--- Work required ---
Using the data below, copy out all lines with the word "give".

---+---

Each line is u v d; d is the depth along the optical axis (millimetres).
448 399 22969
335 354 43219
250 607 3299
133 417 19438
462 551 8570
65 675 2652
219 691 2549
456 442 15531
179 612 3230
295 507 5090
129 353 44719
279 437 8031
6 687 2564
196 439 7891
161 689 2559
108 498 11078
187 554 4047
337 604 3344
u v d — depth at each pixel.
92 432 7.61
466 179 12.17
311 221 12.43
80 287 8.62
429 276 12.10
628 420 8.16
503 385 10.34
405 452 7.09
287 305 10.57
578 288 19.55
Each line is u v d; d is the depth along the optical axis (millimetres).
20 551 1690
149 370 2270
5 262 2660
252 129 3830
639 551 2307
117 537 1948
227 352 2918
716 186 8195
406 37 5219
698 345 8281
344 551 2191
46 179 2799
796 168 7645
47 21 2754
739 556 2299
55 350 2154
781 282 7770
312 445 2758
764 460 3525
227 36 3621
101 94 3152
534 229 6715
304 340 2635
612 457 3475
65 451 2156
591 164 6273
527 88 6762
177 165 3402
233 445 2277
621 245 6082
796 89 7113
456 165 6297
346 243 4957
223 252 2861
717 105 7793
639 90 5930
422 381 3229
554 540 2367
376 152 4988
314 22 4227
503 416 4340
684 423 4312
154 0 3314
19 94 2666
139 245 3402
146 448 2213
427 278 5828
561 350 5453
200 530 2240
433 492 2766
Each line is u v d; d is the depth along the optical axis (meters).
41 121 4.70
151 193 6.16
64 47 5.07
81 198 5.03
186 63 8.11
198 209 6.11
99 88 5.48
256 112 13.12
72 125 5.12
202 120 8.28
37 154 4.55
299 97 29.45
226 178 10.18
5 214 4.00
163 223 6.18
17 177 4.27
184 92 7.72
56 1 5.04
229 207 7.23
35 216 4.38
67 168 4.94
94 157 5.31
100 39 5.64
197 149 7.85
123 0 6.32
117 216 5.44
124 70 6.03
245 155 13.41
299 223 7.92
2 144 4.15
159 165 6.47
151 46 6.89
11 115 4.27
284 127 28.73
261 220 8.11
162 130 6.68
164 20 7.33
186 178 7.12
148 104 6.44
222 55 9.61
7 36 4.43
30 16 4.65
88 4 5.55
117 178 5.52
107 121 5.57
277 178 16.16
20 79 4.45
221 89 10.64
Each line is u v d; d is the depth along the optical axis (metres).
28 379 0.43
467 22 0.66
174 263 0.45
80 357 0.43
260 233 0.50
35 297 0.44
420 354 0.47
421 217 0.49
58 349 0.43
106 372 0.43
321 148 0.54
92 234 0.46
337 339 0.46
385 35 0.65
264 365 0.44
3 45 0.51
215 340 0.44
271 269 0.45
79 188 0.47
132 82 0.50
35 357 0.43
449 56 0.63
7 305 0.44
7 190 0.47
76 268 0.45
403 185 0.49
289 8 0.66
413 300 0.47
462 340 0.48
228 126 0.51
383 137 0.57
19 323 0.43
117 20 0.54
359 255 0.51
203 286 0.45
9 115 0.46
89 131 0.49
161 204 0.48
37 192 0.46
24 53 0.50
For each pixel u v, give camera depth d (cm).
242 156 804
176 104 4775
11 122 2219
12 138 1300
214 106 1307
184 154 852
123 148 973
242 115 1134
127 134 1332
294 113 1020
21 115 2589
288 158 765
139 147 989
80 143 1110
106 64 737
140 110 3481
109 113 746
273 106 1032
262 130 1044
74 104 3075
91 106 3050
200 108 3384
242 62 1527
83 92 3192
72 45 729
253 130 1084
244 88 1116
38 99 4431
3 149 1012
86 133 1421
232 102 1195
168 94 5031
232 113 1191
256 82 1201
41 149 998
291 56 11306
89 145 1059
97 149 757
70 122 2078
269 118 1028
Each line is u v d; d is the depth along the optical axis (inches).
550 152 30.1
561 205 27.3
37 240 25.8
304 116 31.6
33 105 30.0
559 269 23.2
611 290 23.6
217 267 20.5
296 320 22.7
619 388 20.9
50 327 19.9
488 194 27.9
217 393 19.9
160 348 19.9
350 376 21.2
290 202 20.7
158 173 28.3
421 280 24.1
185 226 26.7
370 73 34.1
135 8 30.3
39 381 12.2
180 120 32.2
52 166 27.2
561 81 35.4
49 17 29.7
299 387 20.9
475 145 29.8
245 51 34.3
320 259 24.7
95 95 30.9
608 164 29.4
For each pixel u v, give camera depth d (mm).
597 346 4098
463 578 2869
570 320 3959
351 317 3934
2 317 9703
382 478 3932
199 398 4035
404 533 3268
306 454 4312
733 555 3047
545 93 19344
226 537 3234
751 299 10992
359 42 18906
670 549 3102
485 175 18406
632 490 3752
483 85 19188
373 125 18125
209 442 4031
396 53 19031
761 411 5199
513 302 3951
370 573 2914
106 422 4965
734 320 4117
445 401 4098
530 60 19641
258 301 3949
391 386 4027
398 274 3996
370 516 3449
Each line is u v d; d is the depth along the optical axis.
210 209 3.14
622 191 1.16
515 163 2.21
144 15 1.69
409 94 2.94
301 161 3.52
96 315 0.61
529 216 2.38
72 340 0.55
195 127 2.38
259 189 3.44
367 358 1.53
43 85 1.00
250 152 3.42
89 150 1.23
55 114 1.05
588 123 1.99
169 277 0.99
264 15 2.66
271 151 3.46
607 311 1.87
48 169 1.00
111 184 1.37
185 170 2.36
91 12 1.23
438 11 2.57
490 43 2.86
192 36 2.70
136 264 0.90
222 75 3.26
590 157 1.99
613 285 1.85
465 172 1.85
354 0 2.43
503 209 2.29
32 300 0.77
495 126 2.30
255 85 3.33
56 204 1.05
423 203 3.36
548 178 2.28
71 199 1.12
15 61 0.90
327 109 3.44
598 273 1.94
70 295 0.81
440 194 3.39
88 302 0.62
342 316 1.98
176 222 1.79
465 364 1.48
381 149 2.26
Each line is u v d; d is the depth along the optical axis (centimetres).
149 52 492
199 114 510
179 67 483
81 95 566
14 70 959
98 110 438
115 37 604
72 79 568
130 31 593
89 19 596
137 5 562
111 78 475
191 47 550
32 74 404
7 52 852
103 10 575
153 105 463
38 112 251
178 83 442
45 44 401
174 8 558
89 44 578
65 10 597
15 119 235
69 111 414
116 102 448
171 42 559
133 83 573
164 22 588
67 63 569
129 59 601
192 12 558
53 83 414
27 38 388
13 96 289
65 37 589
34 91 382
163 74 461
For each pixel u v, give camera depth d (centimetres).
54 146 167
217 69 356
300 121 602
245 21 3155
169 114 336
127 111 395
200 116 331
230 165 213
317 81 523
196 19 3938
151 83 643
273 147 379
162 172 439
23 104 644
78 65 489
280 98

---+---

--- Solved exercise ---
For each pixel u v, give camera depth d (cm).
For each pixel u v, give camera depth d (mm).
For each pixel u v, give camera depth d (centimetres).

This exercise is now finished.